How funny, I actually corresponded with one of the authors of the "Spiking Music..." paper when it first showed up on arxiv. I'll definitely give the amp-modeling paper a read, looks to be right up my alley!
Now that I understand the basics of how this works, I'd like to use a (much) more efficient version of the simulation as an infinite-dataset generator and try to learn a neural operator, or NERF like model that, given a spring mesh configuration, a sparse control signal, and a time, can produce an approximation of the simulation in a parallel and sample-rate-independent manner. This also (maybe) opens the door to spatial audio, such that you could approximate sound-pressure levels at a particular point in time _and_ space. At this point, I'm just dreaming out-loud a bit.
This is possible but very very hard! Actually getting the model to converge on something that sounds reasonable will make you pull your hair out. It’s definitely a fun and worthwhile project though. I attempted something similar a few years ago. Good luck!

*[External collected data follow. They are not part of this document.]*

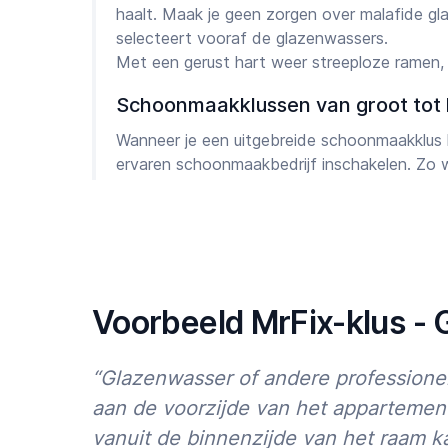
haalt. Maak je geen zorgen over malafide g
selecteert vooraf de glazenwassers.
Met een gerust hart weer streeploze ramen, h
Schoonmaakklussen van groot tot 
Wanneer je een uitgebreide schoonmaakklus 
ervaren schoonmaakbedrijf inschakelen. Zo w
1 x goed én snel wordt schoongemaakt. Wa
schoonmaakster bijzonder goed is bevallen ko
herhaaldelijke schoonmaakverzoeken graag o
We kunnen ook een team
schoonmakers
verz
huis reinigen voordat je intrekt of juist voor
Voorbeeld MrFix-klus -
bieden we
meubel- en tapijtreiniging
en
scho
andere soorten schoonmaak buitenshuis: den
tegels in je tuin.
“Glazenwasser of andere professione
aan de voorzijde van het appartement
Eenvoudig een schoonmaker boek
vanuit de binnenzijde van het raam k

Now that I understand the basics of how this works, I'd like to use a (much) more efficient version of the simulation as an infinite-dataset generator and try to learn a neural operator, or NERF like model that, given a spring mesh configuration, a sparse control signal, and a time, can produce an approximation of the simulation in a parallel and sample-rate-independent manner. This also (maybe) opens the door to spatial audio, such that you could approximate sound-pressure levels at a particular point in time _and_ space. At this point, I'm just dreaming out-loud a bit.